The obtained high specificity of 96.4 % in our study population seems to advocate our AAC grading system for the screening of asymptomatic patients, where a high specificity is desired, even with a trade-off for sensitivity. However, it has to be kept in mind that our study population underlies a certain bias owing to the inclusion criteria. In screening radiology the diagnosis of an asymptomatic disease must be balanced by the need for a limited amount of useless diagnostic work-up in the screened population. On the other hand, the low sensitivity of 38.6 % makes AAC grading inadvisable for confirmation of coronary artery disease in symptomatic patients [25]. However, if chest radiography has been performed in an individual, the acceptable PPV and NPV of 85.0 % and 75.0 %, respectively, indicate that a report on the presence and exact semi-quantitative grade of AAC on conventional chest radiography is justified, serving as a surrogate marker of CAC.

This retrospective study has several limitations. First, owing to its retrospective nature, the gold standard for detecting coronary artery disease, coronary angiography, was not performed. Second, there are neither data on further diagnostic procedures like stress-ECG nor follow-up data that provide a link to the cardiovascular risk in the reported patients. However, as the aim of the study was to evaluate the correlation of AAC grade on chest radiographies and CAC scoring as determined by MDCT, follow-up information is not necessarily needed.

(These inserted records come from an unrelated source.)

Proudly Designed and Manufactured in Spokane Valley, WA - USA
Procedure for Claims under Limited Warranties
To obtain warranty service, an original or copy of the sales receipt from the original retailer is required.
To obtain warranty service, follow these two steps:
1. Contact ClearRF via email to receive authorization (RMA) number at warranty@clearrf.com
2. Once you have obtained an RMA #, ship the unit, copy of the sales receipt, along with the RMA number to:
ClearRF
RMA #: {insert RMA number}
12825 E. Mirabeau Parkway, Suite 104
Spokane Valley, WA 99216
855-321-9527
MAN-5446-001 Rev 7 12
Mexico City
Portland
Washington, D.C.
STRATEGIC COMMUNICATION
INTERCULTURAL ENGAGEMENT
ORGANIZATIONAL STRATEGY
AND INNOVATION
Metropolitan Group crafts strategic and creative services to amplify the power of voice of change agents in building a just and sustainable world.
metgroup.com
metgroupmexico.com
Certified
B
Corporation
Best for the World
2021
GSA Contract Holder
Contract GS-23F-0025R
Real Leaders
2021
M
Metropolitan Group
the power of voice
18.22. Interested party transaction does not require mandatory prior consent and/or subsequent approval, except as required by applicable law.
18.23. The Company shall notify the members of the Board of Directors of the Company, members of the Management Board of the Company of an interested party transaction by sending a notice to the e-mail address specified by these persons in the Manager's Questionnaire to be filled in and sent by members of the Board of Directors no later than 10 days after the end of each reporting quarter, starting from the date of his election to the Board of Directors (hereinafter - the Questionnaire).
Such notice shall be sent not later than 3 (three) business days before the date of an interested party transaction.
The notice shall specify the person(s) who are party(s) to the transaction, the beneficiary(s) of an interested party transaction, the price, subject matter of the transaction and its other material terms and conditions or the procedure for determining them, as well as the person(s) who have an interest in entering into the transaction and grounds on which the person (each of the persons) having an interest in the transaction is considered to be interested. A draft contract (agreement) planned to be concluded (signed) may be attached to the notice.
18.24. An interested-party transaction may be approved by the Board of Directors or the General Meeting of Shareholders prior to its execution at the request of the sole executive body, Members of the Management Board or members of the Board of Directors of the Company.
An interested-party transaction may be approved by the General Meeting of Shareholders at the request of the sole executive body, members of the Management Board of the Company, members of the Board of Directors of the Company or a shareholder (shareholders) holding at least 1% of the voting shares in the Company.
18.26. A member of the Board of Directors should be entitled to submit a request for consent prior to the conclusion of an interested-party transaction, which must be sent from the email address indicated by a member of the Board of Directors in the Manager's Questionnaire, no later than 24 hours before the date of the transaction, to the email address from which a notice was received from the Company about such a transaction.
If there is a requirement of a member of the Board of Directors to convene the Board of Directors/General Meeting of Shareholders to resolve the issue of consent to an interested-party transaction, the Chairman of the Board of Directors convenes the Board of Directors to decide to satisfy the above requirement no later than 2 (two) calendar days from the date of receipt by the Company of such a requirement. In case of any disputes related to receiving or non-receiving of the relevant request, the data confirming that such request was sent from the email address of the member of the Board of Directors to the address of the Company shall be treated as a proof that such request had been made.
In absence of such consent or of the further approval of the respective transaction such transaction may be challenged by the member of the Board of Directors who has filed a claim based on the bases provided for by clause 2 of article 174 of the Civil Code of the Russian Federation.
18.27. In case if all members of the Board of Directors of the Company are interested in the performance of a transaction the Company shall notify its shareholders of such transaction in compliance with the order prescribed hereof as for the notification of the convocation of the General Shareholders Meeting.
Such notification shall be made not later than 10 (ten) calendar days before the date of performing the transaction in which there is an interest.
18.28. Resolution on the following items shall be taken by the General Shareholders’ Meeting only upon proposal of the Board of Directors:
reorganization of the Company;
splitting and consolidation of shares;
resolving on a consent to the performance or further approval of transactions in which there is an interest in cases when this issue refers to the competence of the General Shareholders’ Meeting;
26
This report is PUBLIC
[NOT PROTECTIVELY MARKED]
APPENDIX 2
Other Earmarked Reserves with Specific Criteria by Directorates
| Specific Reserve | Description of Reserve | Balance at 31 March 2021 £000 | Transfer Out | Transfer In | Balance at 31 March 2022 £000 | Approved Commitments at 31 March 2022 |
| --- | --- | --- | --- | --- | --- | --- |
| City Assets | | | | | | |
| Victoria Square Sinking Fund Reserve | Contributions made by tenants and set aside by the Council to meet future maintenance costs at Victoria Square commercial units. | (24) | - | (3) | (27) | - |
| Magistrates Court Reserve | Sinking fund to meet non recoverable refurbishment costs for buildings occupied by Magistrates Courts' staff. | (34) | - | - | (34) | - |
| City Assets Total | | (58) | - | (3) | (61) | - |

Moreover, the association between AAC (determined by MDCT) and coronary artery calcification and increased risk of death has been demonstrated in recent studies [15, 16]. Third, chest radiography evaluated in our study included postero-anterior views (acquired in the upright position) as well as antero-posterior views (acquired in the supine position), which is generally harder to interpret and which may have an influence on the diagnostic performance. However, this reflects the everyday practice in the clinical setting and hence should not be interpreted as a potential bias.

In conclusion, semi-quantitative aortic arch calcification detection on chest radiography is a reliable tool and positively correlates with coronary artery calcification scoring as determined by CT. The significant differences in CAC scores as a function of a three-point AAC grading advocates stating of aortic arch calcifications as “not present”, “moderate” or “severe” in a comprehensive radiological report. Our results indicate that grading of AAC as “severe” strongly suggests coronary artery calcification, which advocates integration of AAC grading into the risk stratification strategy in patients with suspected coronary disease.